** Dataset entries **

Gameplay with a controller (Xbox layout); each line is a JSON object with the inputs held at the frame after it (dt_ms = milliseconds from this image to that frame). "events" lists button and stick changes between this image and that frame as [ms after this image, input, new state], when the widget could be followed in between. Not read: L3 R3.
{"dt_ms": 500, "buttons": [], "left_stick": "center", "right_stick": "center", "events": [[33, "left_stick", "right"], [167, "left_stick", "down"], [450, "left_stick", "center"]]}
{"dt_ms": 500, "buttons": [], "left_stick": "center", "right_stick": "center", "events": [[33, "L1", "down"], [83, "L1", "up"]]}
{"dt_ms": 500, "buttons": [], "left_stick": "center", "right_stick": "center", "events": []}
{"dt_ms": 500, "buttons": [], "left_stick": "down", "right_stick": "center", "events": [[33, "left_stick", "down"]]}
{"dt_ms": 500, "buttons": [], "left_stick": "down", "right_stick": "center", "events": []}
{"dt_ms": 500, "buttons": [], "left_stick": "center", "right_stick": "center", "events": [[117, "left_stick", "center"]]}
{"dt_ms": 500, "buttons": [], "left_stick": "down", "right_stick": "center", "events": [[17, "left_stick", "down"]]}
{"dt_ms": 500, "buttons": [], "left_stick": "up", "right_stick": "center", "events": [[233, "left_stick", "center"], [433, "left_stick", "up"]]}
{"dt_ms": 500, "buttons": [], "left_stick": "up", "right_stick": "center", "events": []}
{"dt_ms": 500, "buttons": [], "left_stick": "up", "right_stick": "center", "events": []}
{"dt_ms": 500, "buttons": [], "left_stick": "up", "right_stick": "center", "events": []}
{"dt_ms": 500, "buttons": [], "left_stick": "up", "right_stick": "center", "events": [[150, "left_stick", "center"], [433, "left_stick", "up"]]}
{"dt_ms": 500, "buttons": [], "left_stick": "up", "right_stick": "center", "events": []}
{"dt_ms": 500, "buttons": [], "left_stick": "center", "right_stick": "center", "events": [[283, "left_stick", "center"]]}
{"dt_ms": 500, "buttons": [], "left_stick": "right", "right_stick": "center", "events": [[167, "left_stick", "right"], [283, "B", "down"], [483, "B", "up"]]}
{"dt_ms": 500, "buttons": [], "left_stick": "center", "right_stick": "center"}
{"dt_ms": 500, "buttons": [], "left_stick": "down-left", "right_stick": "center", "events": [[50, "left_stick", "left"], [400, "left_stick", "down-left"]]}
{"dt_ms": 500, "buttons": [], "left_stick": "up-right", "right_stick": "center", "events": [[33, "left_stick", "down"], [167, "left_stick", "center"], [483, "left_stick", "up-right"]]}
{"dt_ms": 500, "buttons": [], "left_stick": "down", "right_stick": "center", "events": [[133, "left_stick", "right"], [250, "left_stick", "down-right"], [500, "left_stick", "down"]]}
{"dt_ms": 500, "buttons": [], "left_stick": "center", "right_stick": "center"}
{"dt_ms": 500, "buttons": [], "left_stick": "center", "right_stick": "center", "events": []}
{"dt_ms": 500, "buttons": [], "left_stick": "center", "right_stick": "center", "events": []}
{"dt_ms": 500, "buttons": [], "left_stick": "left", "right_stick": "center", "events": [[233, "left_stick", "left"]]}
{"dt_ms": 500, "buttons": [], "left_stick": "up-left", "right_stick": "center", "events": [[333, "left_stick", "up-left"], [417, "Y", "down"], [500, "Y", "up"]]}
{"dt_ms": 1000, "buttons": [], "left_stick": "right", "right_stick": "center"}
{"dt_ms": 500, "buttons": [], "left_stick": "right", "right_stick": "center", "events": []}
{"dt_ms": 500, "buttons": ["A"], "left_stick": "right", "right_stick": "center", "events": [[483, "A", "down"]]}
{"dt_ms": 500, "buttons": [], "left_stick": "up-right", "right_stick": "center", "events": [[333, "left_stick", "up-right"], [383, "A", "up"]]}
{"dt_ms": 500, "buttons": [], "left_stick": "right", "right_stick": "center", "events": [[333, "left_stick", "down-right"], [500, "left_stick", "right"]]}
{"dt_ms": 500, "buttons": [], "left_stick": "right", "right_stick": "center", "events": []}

** PROMPT **
Word for word, give back all of the records.

** FINISHED TASK **
Gameplay with a controller (Xbox layout); each line is a JSON object with the inputs held at the frame after it (dt_ms = milliseconds from this image to that frame). "events" lists button and stick changes between this image and that frame as [ms after this image, input, new state], when the widget could be followed in between. Not read: L3 R3.
{"dt_ms": 500, "buttons": [], "left_stick": "center", "right_stick": "center", "events": [[33, "left_stick", "right"], [167, "left_stick", "down"], [450, "left_stick", "center"]]}
{"dt_ms": 500, "buttons": [], "left_stick": "center", "right_stick": "center", "events": [[33, "L1", "down"], [83, "L1", "up"]]}
{"dt_ms": 500, "buttons": [], "left_stick": "center", "right_stick": "center", "events": []}
{"dt_ms": 500, "buttons": [], "left_stick": "down", "right_stick": "center", "events": [[33, "left_stick", "down"]]}
{"dt_ms": 500, "buttons": [], "left_stick": "down", "right_stick": "center", "events": []}
{"dt_ms": 500, "buttons": [], "left_stick": "center", "right_stick": "center", "events": [[117, "left_stick", "center"]]}
{"dt_ms": 500, "buttons": [], "left_stick": "down", "right_stick": "center", "events": [[17, "left_stick", "down"]]}
{"dt_ms": 500, "buttons": [], "left_stick": "up", "right_stick": "center", "events": [[233, "left_stick", "center"], [433, "left_stick", "up"]]}
{"dt_ms": 500, "buttons": [], "left_stick": "up", "right_stick": "center", "events": []}
{"dt_ms": 500, "buttons": [], "left_stick": "up", "right_stick": "center", "events": []}
{"dt_ms": 500, "buttons": [], "left_stick": "up", "right_stick": "center", "events": []}
{"dt_ms": 500, "buttons": [], "left_stick": "up", "right_stick": "center", "events": [[150, "left_stick", "center"], [433, "left_stick", "up"]]}
{"dt_ms": 500, "buttons": [], "left_stick": "up", "right_stick": "center", "events": []}
{"dt_ms": 500, "buttons": [], "left_stick": "center", "right_stick": "center", "events": [[283, "left_stick", "center"]]}
{"dt_ms": 500, "buttons": [], "left_stick": "right", "right_stick": "center", "events": [[167, "left_stick", "right"], [283, "B", "down"], [483, "B", "up"]]}
{"dt_ms": 500, "buttons": [], "left_stick": "center", "right_stick": "center"}
{"dt_ms": 500, "buttons": [], "left_stick": "down-left", "right_stick": "center", "events": [[50, "left_stick", "left"], [400, "left_stick", "down-left"]]}
{"dt_ms": 500, "buttons": [], "left_stick": "up-right", "right_stick": "center", "events": [[33, "left_stick", "down"], [167, "left_stick", "center"], [483, "left_stick", "up-right"]]}
{"dt_ms": 500, "buttons": [], "left_stick": "down", "right_stick": "center", "events": [[133, "left_stick", "right"], [250, "left_stick", "down-right"], [500, "left_stick", "down"]]}
{"dt_ms": 500, "buttons": [], "left_stick": "center", "right_stick": "center"}
{"dt_ms": 500, "buttons": [], "left_stick": "center", "right_stick": "center", "events": []}
{"dt_ms": 500, "buttons": [], "left_stick": "center", "right_stick": "center", "events": []}
{"dt_ms": 500, "buttons": [], "left_stick": "left", "right_stick": "center", "events": [[233, "left_stick", "left"]]}
{"dt_ms": 500, "buttons": [], "left_stick": "up-left", "right_stick": "center", "events": [[333, "left_stick", "up-left"], [417, "Y", "down"], [500, "Y", "up"]]}
{"dt_ms": 1000, "buttons": [], "left_stick": "right", "right_stick": "center"}
{"dt_ms": 500, "buttons": [], "left_stick": "right", "right_stick": "center", "events": []}
{"dt_ms": 500, "buttons": ["A"], "left_stick": "right", "right_stick": "center", "events": [[483, "A", "down"]]}
{"dt_ms": 500, "buttons": [], "left_stick": "up-right", "right_stick": "center", "events": [[333, "left_stick", "up-right"], [383, "A", "up"]]}
{"dt_ms": 500, "buttons": [], "left_stick": "right", "right_stick": "center", "events": [[333, "left_stick", "down-right"], [500, "left_stick", "right"]]}
{"dt_ms": 500, "buttons": [], "left_stick": "right", "right_stick": "center", "events": []}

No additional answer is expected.